Lynch tenía 53 años cuando sorprendió a propios y extraños con Una historia verdadera, una película que revestía de ternura y clasicismo el perenne interés del cineasta de Missoula por la vida en los márgenes. Vermut, a sus 42 años, ofrece con Mantícora una prematura obra de madurez. Allí donde antes imperaba la excentricidad, ahora solo queda el genuino interés por el sufrimiento de sus personajes; allí donde podía detectarse un cierto carácter exhibicionista en la escritura, ahora solo queda puro esqueleto, pura esencia. En su tramo central, Mantícora puede parecer que deambule de forma dubitativa por el acercamiento entre sus dos protagonistas, ¿pero cuánto tiempo y esfuerzo son necesarios para dejar atrás los demonios interiores y entregarse a la luz de los afectos? Además, a esta lógica psicológica cabe sumar el buen partido que saca Vermut a los espacios diáfanos y las calles vacías, por las que los personajes pasean como almas en pena salidas de un drama existencial de Michelangelo Antonioni o de una parábola apocalíptica de Kiyoshi Kurosawa. De hecho, el vacío deviene la fuerza motora del film, enquistándose en la lacerante soledad de los personajes y dando pie a grandes hallazgos visuales. Cuando el protagonista, un diseñador de terroríficos personajes de videojuego, decide entregarse al onanismo frente a la recreación digital de su infantil objeto de deseo, la cámara de Vermut busca en el espacio real la huella de la figura virtual, un vacío en el que no hay cabida para el placer, todo es suplicio.

Cuando Vermut decide llevar a su pareja protagonista hasta la sala de las pinturas negras de Goya en el Museo del Prado, el cineasta parece renunciar definitivamente a su cetro de rey del cine low cost y a su condición de héroe de la contracultura. Poco importa. A la hora de la verdad, lo relevante es hasta donde está dispuesto a llegar un artista en su itinerario personal. En Mantícora, esos lugares de descubrimiento toman forma, curiosa y reveladoramente, mucho más cerca de la puesta en escena que del guion, que siempre había sido el fuerte de Vermut.
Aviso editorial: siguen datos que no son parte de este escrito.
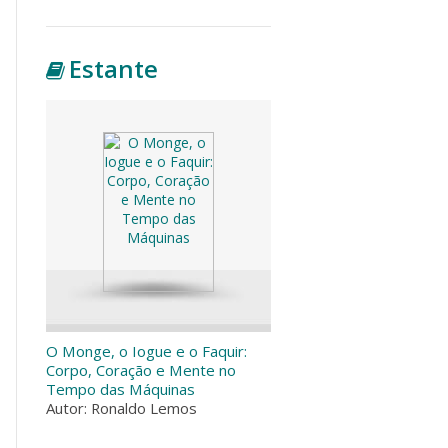
Estante
O Monge, o Iogue e o Faquir:
Corpo, Coração e Mente no
Tempo das Máquinas
Autor: Ronaldo Lemos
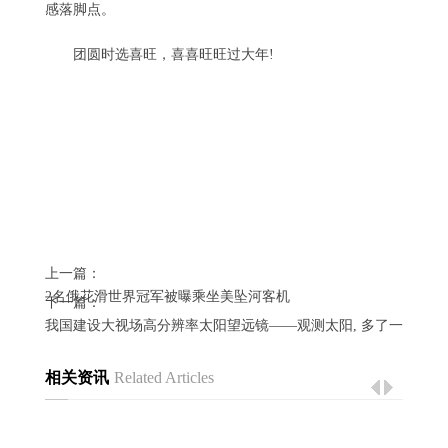
感落脚点。
团圆时选喜旺，喜喜旺旺过大年!
上一篇：
2名俄花滑世界冠军被曝乘坐美坠河客机
下一篇：
我国建设大视场高分辨率太阳望远镜——观测太阳, 多了一双“慧眼
相关资讯
Related Articles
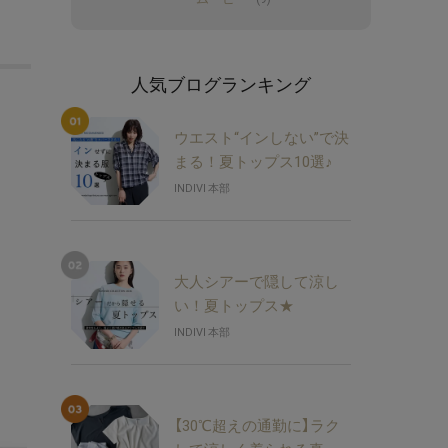
人気ブログランキング
ウエスト“インしない”で決
まる！夏トップス10選♪
INDIVI 本部
大人シアーで隠して涼し
い！夏トップス★
INDIVI 本部
【30℃超えの通勤に】ラク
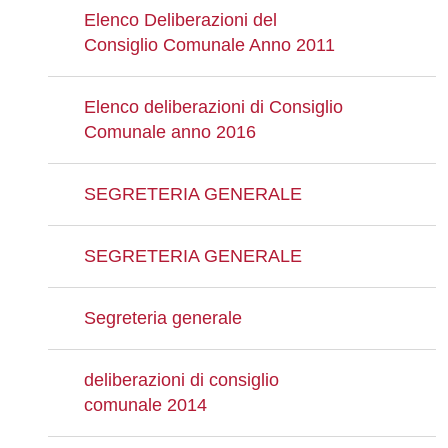
Elenco Deliberazioni del
Consiglio Comunale Anno 2011
Elenco deliberazioni di Consiglio
Comunale anno 2016
SEGRETERIA GENERALE
SEGRETERIA GENERALE
Segreteria generale
deliberazioni di consiglio
comunale 2014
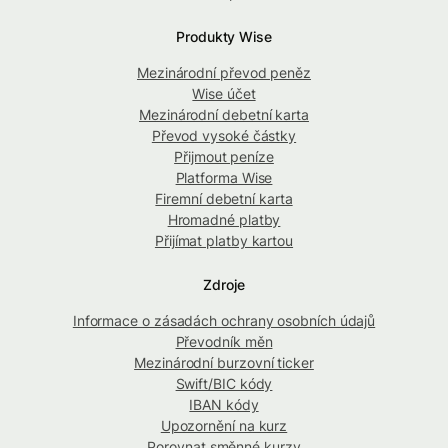
Produkty Wise
Mezinárodní převod peněz
Wise účet
Mezinárodní debetní karta
Převod vysoké částky
Přijmout peníze
Platforma Wise
Firemní debetní karta
Hromadné platby
Přijímat platby kartou
Zdroje
Informace o zásadách ochrany osobních údajů
Převodník měn
Mezinárodní burzovní ticker
Swift/BIC kódy
IBAN kódy
Upozornění na kurz
Porovnat směnné kurzy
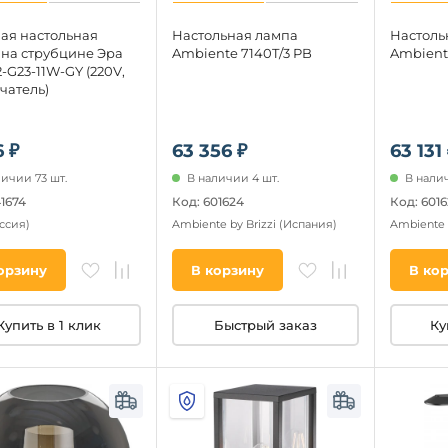
ая настольная
Настольная лампа
Настоль
 на струбцине Эра
Ambiente 7140T/3 PB
Ambient
-G23-11W-GY (220V,
чатель)
6 ₽
63 356 ₽
63 131
личии 73 шт.
В наличии 4 шт.
В налич
41674
Код: 601624
Код: 6016
ссия)
Ambiente by Brizzi
(Испания)
Ambiente 
орзину
В корзину
В ко
Купить в 1 клик
Быстрый заказ
Ку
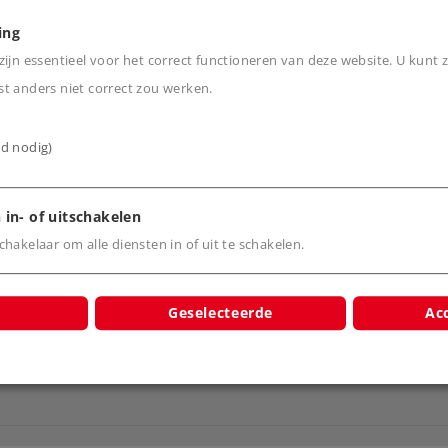
n de trein voor de
ing
2046, wisselend met de
ijn essentieel voor het correct functioneren van deze website. U kunt z
t anders niet correct zou werken.
ijd nodig)
 in- of uitschakelen
hakelaar om alle diensten in of uit te schakelen.
Geselecteerde
Acc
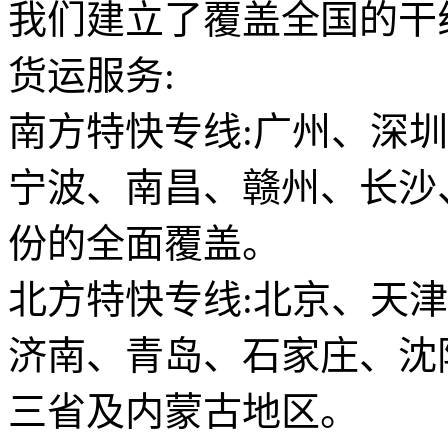
我们建立了覆盖全国的干
货运服务:
南方特快专线:广州、深
宁波、南昌、赣州、长沙
份的全面覆盖。
北方特快专线:北京、天
济南、青岛、石家庄、沈
三省及内蒙古地区。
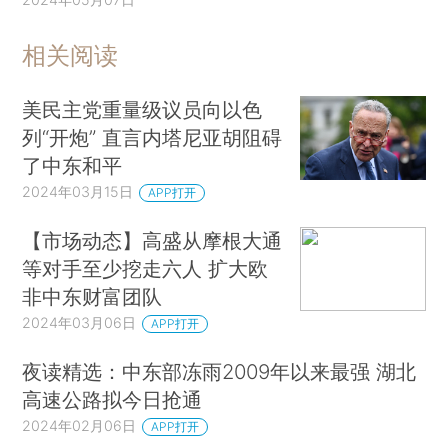
相关阅读
美民主党重量级议员向以色
列“开炮” 直言内塔尼亚胡阻碍
了中东和平
2024年03月15日
APP打开
【市场动态】高盛从摩根大通
等对手至少挖走六人 扩大欧
非中东财富团队
2024年03月06日
APP打开
夜读精选：中东部冻雨2009年以来最强 湖北
高速公路拟今日抢通
2024年02月06日
APP打开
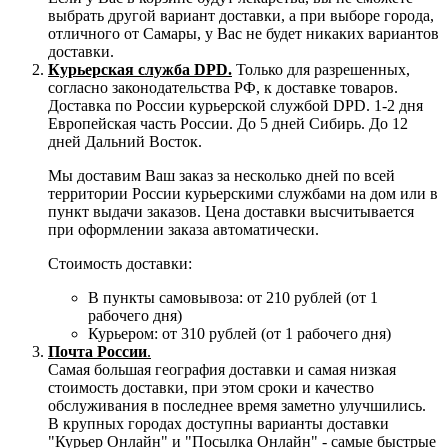
выбрать другой вариант доставки, а при выборе города,
отличного от Самары, у Вас не будет никаких вариантов
доставки.
Курьерская служба DPD.
Только для разрешенных,
согласно законодательства РФ, к доставке товаров.
Доставка по России курьерской службой DPD. 1-2 дня
Европейская часть России. До 5 дней Сибирь. До 12
дней Дальний Восток.
Мы доставим Ваш заказ за несколько дней по всей
территории России курьерскими службами на дом или в
пункт выдачи заказов. Цена доставки высчитывается
при оформлении заказа автоматически.
Стоимость доставки:
В пункты самовывоза: от 210 рублей (от 1
рабочего дня)
Курьером: от 310 рублей (от 1 рабочего дня)
Почта России
.
Самая большая география доставки и самая низкая
стоимость доставки, при этом сроки и качество
обслуживания в последнее время заметно улучшились.
В крупных городах доступны варианты доставки
"Курьер Онлайн" и "Посылка Онлайн" - самые быстрые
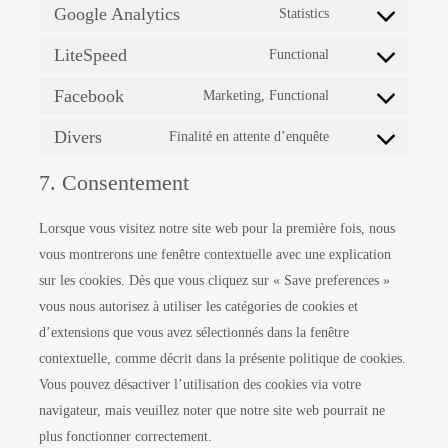
Google Analytics
Statistics
LiteSpeed
Functional
Facebook
Marketing, Functional
Divers
Finalité en attente d’enquête
7. Consentement
Lorsque vous visitez notre site web pour la première fois, nous
vous montrerons une fenêtre contextuelle avec une explication
sur les cookies. Dès que vous cliquez sur « Save preferences »
vous nous autorisez à utiliser les catégories de cookies et
d’extensions que vous avez sélectionnés dans la fenêtre
contextuelle, comme décrit dans la présente politique de cookies.
Vous pouvez désactiver l’utilisation des cookies via votre
navigateur, mais veuillez noter que notre site web pourrait ne
plus fonctionner correctement.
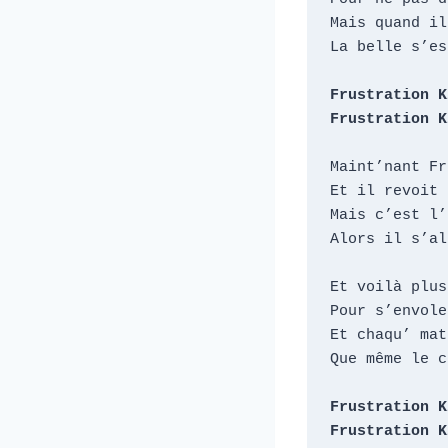
Mais quand il
La belle s’es
Frustration K
Frustration K
Maint’nant Fr
Et il revoit 
Mais c’est l’
Alors il s’al
Et voilà plus
Pour s’envole
Et chaqu’ mat
Que même le c
Frustration K
Frustration K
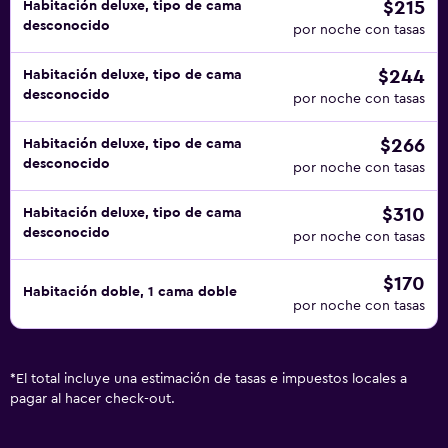
$215
Habitación deluxe, tipo de cama
desconocido
por noche con tasas
$244
Habitación deluxe, tipo de cama
desconocido
por noche con tasas
$266
Habitación deluxe, tipo de cama
desconocido
por noche con tasas
$310
Habitación deluxe, tipo de cama
desconocido
por noche con tasas
$170
Habitación doble, 1 cama doble
por noche con tasas
*
El total incluye una estimación de tasas e impuestos locales a
pagar al hacer check-out.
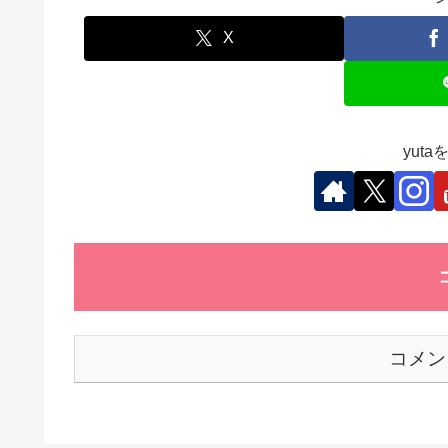
e
er
e
s
et
b
dI
A
X
o
n
p
o
p
k
yut
コメン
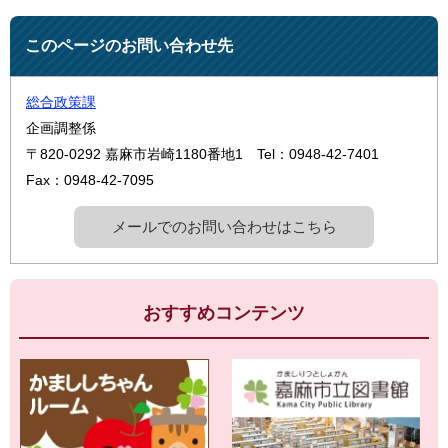
このページのお問い合わせ先
総合政策課
企画調整係
〒820-0292
嘉麻市岩崎1180番地1
Tel：0948-42-7401
Fax：0948-42-7095
メールでのお問い合わせはこちら
おすすめコンテンツ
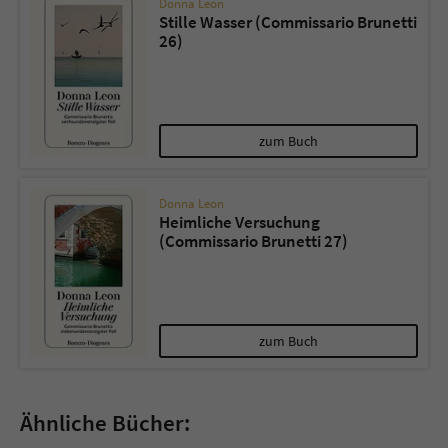
Donna Leon
Stille Wasser (Commissario Brunetti
26)
zum Buch
Donna Leon
Heimliche Versuchung
(Commissario Brunetti 27)
zum Buch
Ähnliche Bücher:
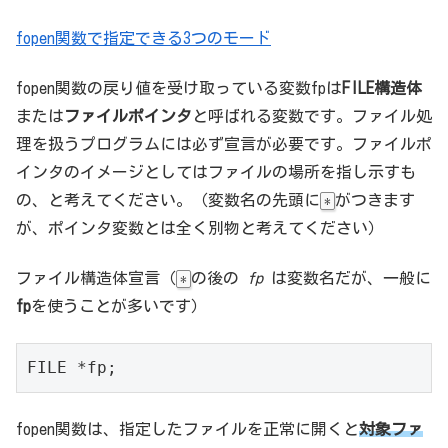
fopen関数で指定できる3つのモード
fopen関数の戻り値を受け取っている変数fpは
FILE構造体
または
ファイルポインタ
と呼ばれる変数です。ファイル処
理を扱うプログラムには必ず宣言が必要です。ファイルポ
インタのイメージとしてはファイルの場所を指し示すも
の、と考えてください。（変数名の先頭に
がつきます
*
が、ポインタ変数とは全く別物と考えてください）
ファイル構造体宣言（
の後の
fp
は変数名だが、一般に
*
fp
を使うことが多いです）
FILE *fp;
fopen関数は、指定したファイルを正常に開くと
対象ファ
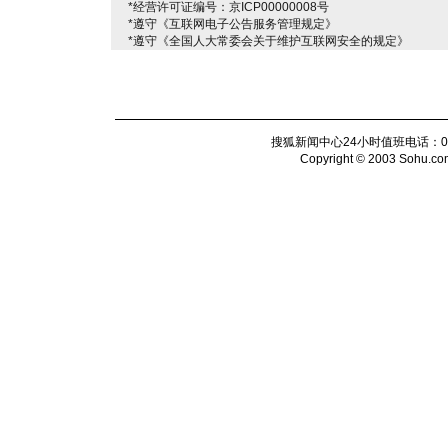
*经营许可证编号：京ICP00000008号
*遵守《互联网电子公告服务管理规定》
*遵守《全国人大常委会关于维护互联网安全的规定》
搜狐新闻中心24小时值班电话：010-6
Copyright © 2003 Sohu.com I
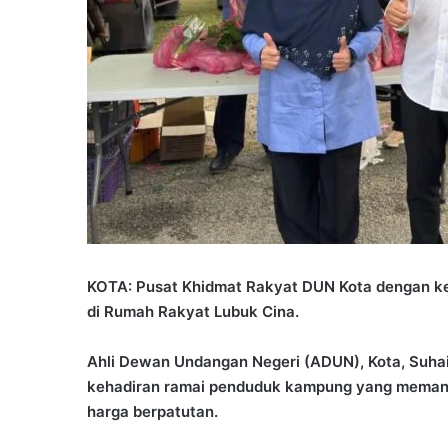
KOTA: Pusat Khidmat Rakyat DUN Kota dengan 
di Rumah Rakyat Lubuk Cina.
Ahli Dewan Undangan Negeri (ADUN), Kota, Suha
kehadiran ramai penduduk kampung yang meman
harga berpatutan.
Abocado al pozo de la culpa y la incomprensión, expuesto a un castigo real por sus crímenes del futuro, el protagonista se arrastra por el interior de un deslumbrante plano prolongado, atravesando un resplandor venido de la pintura de Vermeer para acabar retorcido en la penumbra. El trabajo de Vermut con la dimensión física de su cine nunca había fulgurado con tanto vigor como en los ataques de ansiedad que sufre su hombre-bestia, así como en las inquietantes recreaciones de la pietà que coronan la recta final de Mantícora. Una conclusión que dejó en estado de shock a este crítico, que no recuerda un gesto de compasión similar (por parte de un cineasta para con uno de sus personajes) desde la atrevida clausura de Elle de Paul Verhoeven. Vermut reemplaza la pregunta de “¿quién puede matar a un niño?” por la de “¿quién osa matar a un monstruo?”.